Facebook on its role in revolutions: no comment

Facebook officials are making a point to remain silent about revolutions around the world where the service is being used as a tool by activists. Here's why this is a smart move.
Written by Emil Protalinski, Contributor

It's no secret that Facebook has had, and will continue to have, a major role during the various revolutions in Arab countries like Tunisia (2 million users) and Egypt (5 million users). Recently, Facebook pages and groups have been created by protesters in Algeria, Bahrain, Morocco, and Syria. So what is the company's official stance on how its platform is bringing change to the Middle East? No comment.

The New York Times reports that the company's top executives do not want to talk about the whole thing, rather than highlight the historic moment of Facebook helping bring democratic change:

While it has become one of the primary tools for activists to mobilize protests and share information, Facebook does not want to be seen as picking sides for fear that some countries — like Syria, where it just gained a foothold — would impose restrictions on its use or more closely monitor users, according to some company executives who spoke on the condition of anonymity because they were discussing internal business.

Frankly, I think this is a smart move. Facebook really doesn't gain anything from championing its platform's accomplishments in revolutions. The social networking giant is already getting enough of a PR boost from the various media outlets reporting on how Facebook is being used as a tool by activists, and all the great results that this is bringing.

Generally speaking, Facebook is still widely available around the world (although there is restricted access in countries like China, Saudi Arabia, and Iran).
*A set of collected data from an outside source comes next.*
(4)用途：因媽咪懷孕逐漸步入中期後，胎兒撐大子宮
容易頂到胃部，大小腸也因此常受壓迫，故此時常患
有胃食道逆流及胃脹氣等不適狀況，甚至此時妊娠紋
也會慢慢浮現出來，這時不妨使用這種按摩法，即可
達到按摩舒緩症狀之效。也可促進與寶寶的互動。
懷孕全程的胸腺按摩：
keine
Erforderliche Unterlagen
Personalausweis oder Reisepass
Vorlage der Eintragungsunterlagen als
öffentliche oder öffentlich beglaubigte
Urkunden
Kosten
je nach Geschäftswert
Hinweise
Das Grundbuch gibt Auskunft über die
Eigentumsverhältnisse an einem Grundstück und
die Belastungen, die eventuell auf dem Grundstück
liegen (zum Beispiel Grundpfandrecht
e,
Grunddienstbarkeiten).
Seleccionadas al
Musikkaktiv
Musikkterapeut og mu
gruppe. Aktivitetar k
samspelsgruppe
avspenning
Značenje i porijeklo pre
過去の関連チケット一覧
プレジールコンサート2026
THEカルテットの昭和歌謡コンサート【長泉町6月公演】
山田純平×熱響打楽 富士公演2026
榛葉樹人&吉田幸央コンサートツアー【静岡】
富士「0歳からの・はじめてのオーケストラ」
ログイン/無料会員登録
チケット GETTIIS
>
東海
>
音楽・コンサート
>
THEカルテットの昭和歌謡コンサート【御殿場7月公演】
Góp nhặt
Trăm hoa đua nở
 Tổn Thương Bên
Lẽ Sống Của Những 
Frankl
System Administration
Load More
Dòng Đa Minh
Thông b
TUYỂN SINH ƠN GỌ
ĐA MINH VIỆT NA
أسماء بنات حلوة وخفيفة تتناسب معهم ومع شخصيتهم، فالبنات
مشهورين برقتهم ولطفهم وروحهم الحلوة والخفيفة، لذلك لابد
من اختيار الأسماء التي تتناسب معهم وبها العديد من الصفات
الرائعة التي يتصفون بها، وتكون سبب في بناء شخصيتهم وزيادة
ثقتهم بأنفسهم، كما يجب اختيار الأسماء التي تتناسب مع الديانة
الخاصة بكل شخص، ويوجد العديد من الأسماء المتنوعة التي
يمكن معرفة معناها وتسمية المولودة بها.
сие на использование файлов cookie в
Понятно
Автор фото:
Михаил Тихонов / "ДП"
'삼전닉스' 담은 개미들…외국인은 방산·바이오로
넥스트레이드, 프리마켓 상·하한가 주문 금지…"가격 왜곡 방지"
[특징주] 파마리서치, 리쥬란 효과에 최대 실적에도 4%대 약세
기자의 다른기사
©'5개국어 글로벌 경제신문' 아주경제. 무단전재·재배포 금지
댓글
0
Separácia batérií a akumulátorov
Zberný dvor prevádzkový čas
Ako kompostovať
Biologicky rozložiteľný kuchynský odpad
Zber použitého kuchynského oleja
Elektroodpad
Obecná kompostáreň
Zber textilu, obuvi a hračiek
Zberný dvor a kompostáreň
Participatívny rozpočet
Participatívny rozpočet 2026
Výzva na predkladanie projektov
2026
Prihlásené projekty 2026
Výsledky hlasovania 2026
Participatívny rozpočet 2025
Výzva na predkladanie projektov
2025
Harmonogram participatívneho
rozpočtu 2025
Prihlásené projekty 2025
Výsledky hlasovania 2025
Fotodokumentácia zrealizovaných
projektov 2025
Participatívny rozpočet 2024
Doing anything but keeping quiet could tip the scales for countries that are currently on the fence about whether or not to block the service.

Facebook may be based in Palo Alto, California, United States, but what many fail to remember is that the 7-year-old service is already more global than the larger majority of American companies. Facebook already has some 600 million users, meaning that if it were a country, it would be the world's third largest by population, only behind China and India. If Palo Alto wants to keep growing its user base, it needs to remain as neutral as possible in any type of political warfare.